Comment 44 Daniel Vetter 2009-04-24 11:33:44 UTC
I've just tested the patch in comment #43 and everything works flawlessly on my machine (Thinkpad X40) now.

-Daniel
Comment 45 Bruno Prémont 2009-04-24 21:36:27 UTC
Patch from comment #43 work for me too (Acer TM660)
Comment 46 Paul Martin 2009-04-24 23:30:20 UTC
Len's commit f461ddea0af8b98e2b7940eba9c693b0ee44d64a fixes things for me, too.

(There's a problem with ath5k associating with an access point, but that seems unrelated.)
Comment 47 Rafael J. Wysocki 2009-04-25 21:31:05 UTC
Fixed by commit f461ddea0af8b98e2b7940eba9c693b0ee44d64a .
Comment 48 Daniel Vetter 2009-04-27 14:45:07 UTC
Hi all,

Some further testing shows that Len's  patch doesn't solve all the problems ff69.. caused on my Thinkpad X40.

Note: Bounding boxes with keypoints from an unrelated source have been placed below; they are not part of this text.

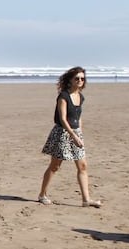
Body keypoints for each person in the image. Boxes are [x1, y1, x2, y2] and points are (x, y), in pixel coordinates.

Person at [37, 67, 103, 207]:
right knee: (55, 166)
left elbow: (78, 117)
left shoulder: (81, 96)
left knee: (83, 166)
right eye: (77, 78)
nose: (80, 81)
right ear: (70, 80)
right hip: (62, 133)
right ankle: (42, 194)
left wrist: (80, 133)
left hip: (76, 133)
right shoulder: (63, 96)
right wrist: (73, 135)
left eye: (82, 79)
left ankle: (86, 200)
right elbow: (63, 119)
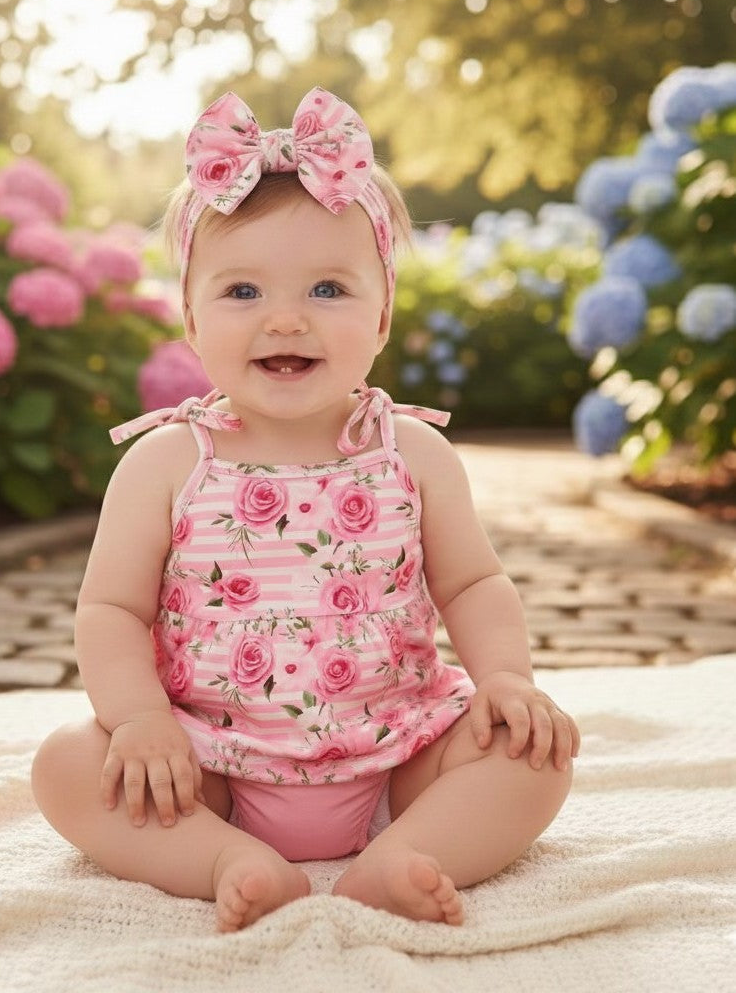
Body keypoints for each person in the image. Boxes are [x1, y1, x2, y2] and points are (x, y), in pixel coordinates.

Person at [31, 88, 580, 934]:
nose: (285, 317)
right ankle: (224, 857)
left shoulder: (414, 455)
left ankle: (401, 855)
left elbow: (474, 584)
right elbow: (111, 608)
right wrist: (141, 722)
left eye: (328, 287)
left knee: (536, 758)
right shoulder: (168, 463)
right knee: (69, 766)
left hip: (401, 758)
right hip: (207, 769)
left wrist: (506, 681)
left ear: (383, 313)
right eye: (242, 291)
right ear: (190, 318)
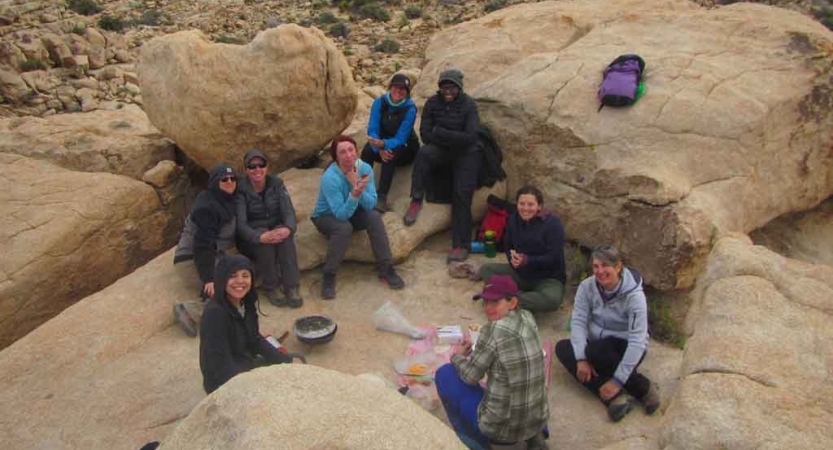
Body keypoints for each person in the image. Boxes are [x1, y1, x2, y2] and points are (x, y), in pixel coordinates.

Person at [435, 275, 550, 450]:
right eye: (485, 302)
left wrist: (456, 356)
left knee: (445, 374)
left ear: (512, 303)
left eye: (495, 302)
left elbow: (471, 377)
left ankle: (475, 443)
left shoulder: (492, 329)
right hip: (537, 420)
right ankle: (536, 437)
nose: (487, 308)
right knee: (522, 390)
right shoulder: (528, 317)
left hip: (501, 431)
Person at [554, 245, 660, 422]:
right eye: (596, 266)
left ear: (618, 267)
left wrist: (618, 381)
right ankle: (614, 397)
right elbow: (579, 322)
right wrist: (580, 359)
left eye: (605, 266)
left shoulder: (635, 297)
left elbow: (637, 341)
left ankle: (642, 388)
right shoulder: (587, 287)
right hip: (598, 342)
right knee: (563, 348)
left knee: (595, 351)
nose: (600, 271)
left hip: (624, 344)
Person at [403, 68, 482, 264]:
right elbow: (426, 135)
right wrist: (450, 136)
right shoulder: (432, 103)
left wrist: (442, 133)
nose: (448, 91)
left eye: (452, 87)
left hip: (467, 153)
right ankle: (416, 199)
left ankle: (460, 245)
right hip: (444, 149)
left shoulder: (469, 105)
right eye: (444, 87)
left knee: (462, 195)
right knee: (424, 153)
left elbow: (471, 137)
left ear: (459, 88)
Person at [311, 135, 405, 299]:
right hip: (326, 216)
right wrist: (355, 190)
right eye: (342, 152)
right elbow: (340, 214)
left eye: (350, 150)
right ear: (336, 157)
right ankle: (329, 274)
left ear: (356, 152)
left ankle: (386, 268)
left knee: (374, 217)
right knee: (344, 227)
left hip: (353, 210)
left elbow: (371, 204)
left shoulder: (365, 169)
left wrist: (358, 188)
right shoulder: (330, 177)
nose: (348, 155)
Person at [199, 254, 297, 394]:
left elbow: (255, 339)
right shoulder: (215, 314)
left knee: (294, 362)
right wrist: (249, 388)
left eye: (245, 276)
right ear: (222, 279)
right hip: (226, 382)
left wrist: (286, 361)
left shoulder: (245, 303)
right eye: (232, 276)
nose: (240, 281)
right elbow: (219, 364)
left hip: (245, 363)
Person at [172, 163, 238, 337]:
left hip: (214, 255)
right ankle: (191, 310)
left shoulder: (224, 199)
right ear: (215, 182)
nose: (230, 182)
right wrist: (209, 279)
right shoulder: (207, 207)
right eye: (224, 179)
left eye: (233, 178)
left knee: (245, 272)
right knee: (233, 285)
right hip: (191, 260)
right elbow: (202, 245)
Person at [479, 186, 566, 312]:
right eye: (522, 204)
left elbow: (554, 257)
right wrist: (513, 260)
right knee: (486, 269)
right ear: (517, 204)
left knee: (552, 300)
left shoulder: (552, 224)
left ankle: (508, 299)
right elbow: (508, 246)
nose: (525, 208)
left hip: (548, 277)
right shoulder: (513, 220)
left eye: (530, 204)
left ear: (539, 206)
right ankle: (514, 300)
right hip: (521, 273)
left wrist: (528, 260)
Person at [235, 150, 303, 308]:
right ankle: (271, 287)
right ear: (246, 169)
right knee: (265, 245)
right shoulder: (241, 190)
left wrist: (288, 228)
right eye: (252, 166)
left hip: (275, 226)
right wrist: (259, 237)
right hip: (253, 234)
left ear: (267, 167)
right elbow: (241, 225)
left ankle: (292, 286)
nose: (257, 169)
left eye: (261, 165)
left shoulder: (277, 184)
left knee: (285, 239)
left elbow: (288, 211)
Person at [360, 73, 419, 213]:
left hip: (406, 148)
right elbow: (373, 128)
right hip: (382, 142)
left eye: (403, 89)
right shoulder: (380, 102)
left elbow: (401, 138)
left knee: (390, 154)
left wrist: (384, 145)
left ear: (407, 91)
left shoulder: (410, 108)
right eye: (396, 87)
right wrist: (378, 147)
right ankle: (363, 188)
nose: (399, 91)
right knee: (367, 150)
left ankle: (381, 197)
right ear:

With ff69 reverted on top of 2.6.30-rc2, I can hibernate (suspend to ram) as often as I want. With Len's patch (-linus version v2.6.30-rc3-329-g0c8454f) I can resume only once. In the second cycle the machine hangs hard shortly after switching the power on (fan and hd spin up). It doesn't manage to set the blinking mode for the suspend led, indicating a resume in progress. I checked the clocksource=acpi_pm workaround, and this does not work for the resume issue, i.e. broken in the same way as with Len's patch.

So at least for my setup, the breakage introduced by ff69 is not yet completely fixed.

-Daniel
Comment 49 Bruno Prémont 2009-04-27 20:25:57 UTC
For me, multiple S3 cycles are possible in a row (tested from linux console [vesafb]; I'm not using KMS but I have i915 loaded so GPU can be resumed)

Tested with today's linus kernel (commit e25c2c873f59c57cf1c2b1979cc8fb01958305ef)
Comment 50 Daniel Vetter 2009-05-07 09:05:10 UTC
On Mon, Apr 27, 2009 at 08:25:58PM +0000, bugzilla-daemon@bugzilla.kernel.org wrote:
> --- Comment #49 from Bruno <bonbons67@internet.lu>  2009-04-27 20:25:57 ---
> For me, multiple S3 cycles are possible in a row (tested from linux console
> [vesafb]; I'm not using KMS but I have i915 loaded so GPU can be resumed)
Thanks for testing this out, Bruno. I did some further testing but as of
v2.6.30-rc4-288-g413 my problem seems to be fixed.